The simple solution to this problem should be a respect for the rules, the results, and the identification of what clinically meaningful difference is in a clinical trial registry before collecting data. Promoting statistically significant differences that are not clinically meaningful abounds in our literature. I would suggest not throwing the baby out with the bathwater but recognizing that type I & II errors exist. Just increasing the sample size is not the answer to figuring out if the differences found are clinically meaningful. Finally, statistical significance can be a powerful tool for ruling out hypotheses.

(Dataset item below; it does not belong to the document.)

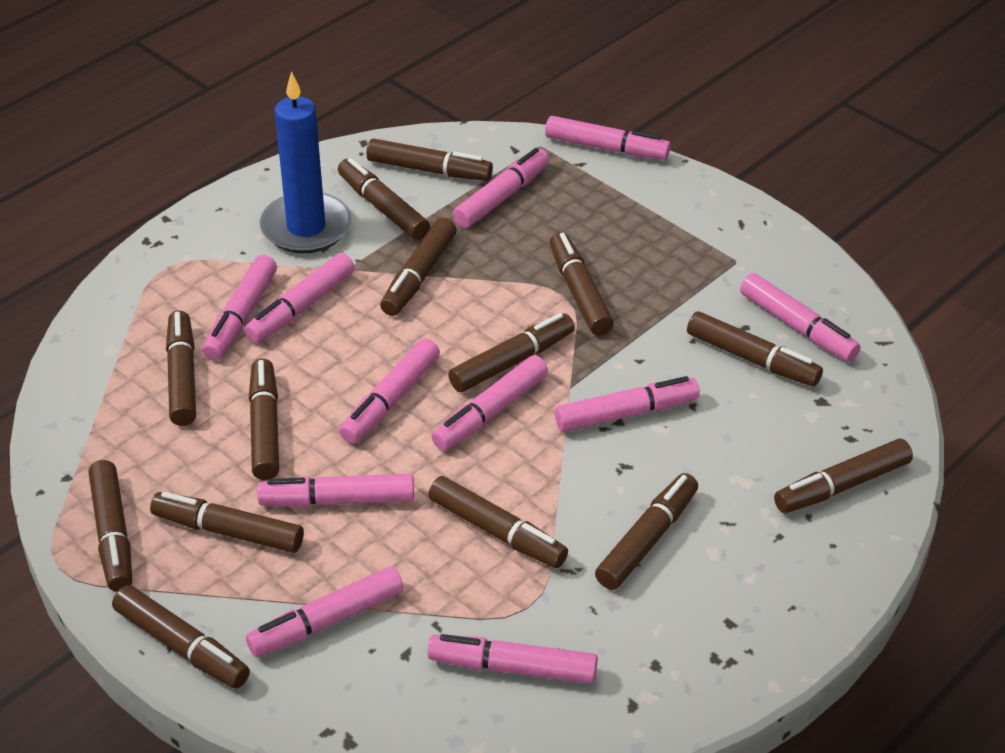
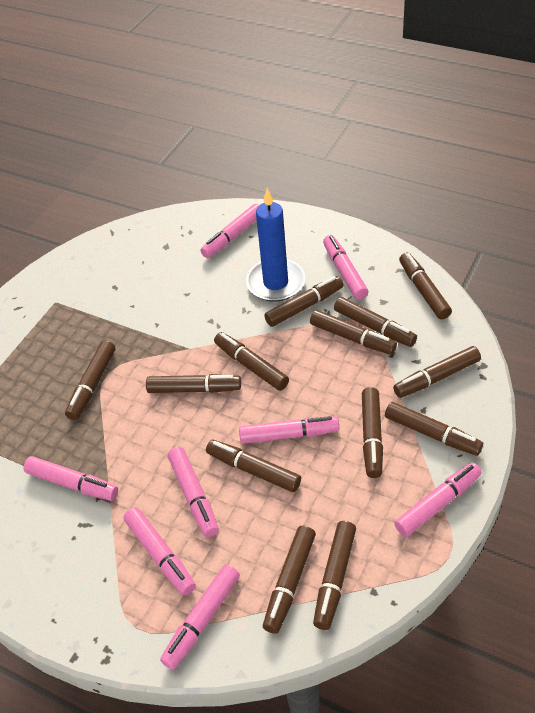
brown marker: 14 -> 13
pink marker: 11 -> 8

Ruling out is essential to decrease variability in clinical practice and progress our profession.


Bibliography

  1. Pernet C. Null hypothesis significance testing: a short tutorial. F1000Res. 2015;4:621.
  2. Masson ME. A tutorial on a practical Bayesian alternative to null-hypothesis significance testing. Behav Res Methods. 2011 Sep;43(3):679-90.
  3. Cohen HW. P values: use and misuse in medical literature. Am J Hypertens. 2011 Jan;24(1):18-23.
  4. Fleischmann M, Vaughan B. Commentary: Statistical significance and clinical significance – A call to consider patient reported outcome measures, effect size, confidence interval and minimal clinically important difference (MCID). J Bodyw Mov Ther. 2019 Oct;23(4):690-694.
  5. Yaddanapudi LN. The American Statistical Association statement on P-values explained. J Anaesthesiol Clin Pharmacol. 2016 Oct-Dec;32(4):421-423.
  6. Cook C, Garcia AN. Post-randomization bias. J Man Manip Ther. 2020 May;28(2):69-71.
  7. Riley SP, Swanson BT, Shaffer SM, et al. The Unknown Prevalence of Postrandomization Bias in 15 Physical Therapy Journals: A Methods Review. J Orthop Sports Phys Ther. 2021 Nov;51(11):542-550.
  8. Vetter TR, Mascha EJ. Defining the Primary Outcomes and Justifying Secondary Outcomes of a Study: Usually, the Fewer, the Better. Anesth Analg. 2017 Aug;125(2):678-681.
  9. Shreffler J, Huecker MR. Type I and Type II Errors and Statistical Power. StatPearls. Treasure Island (FL)2022.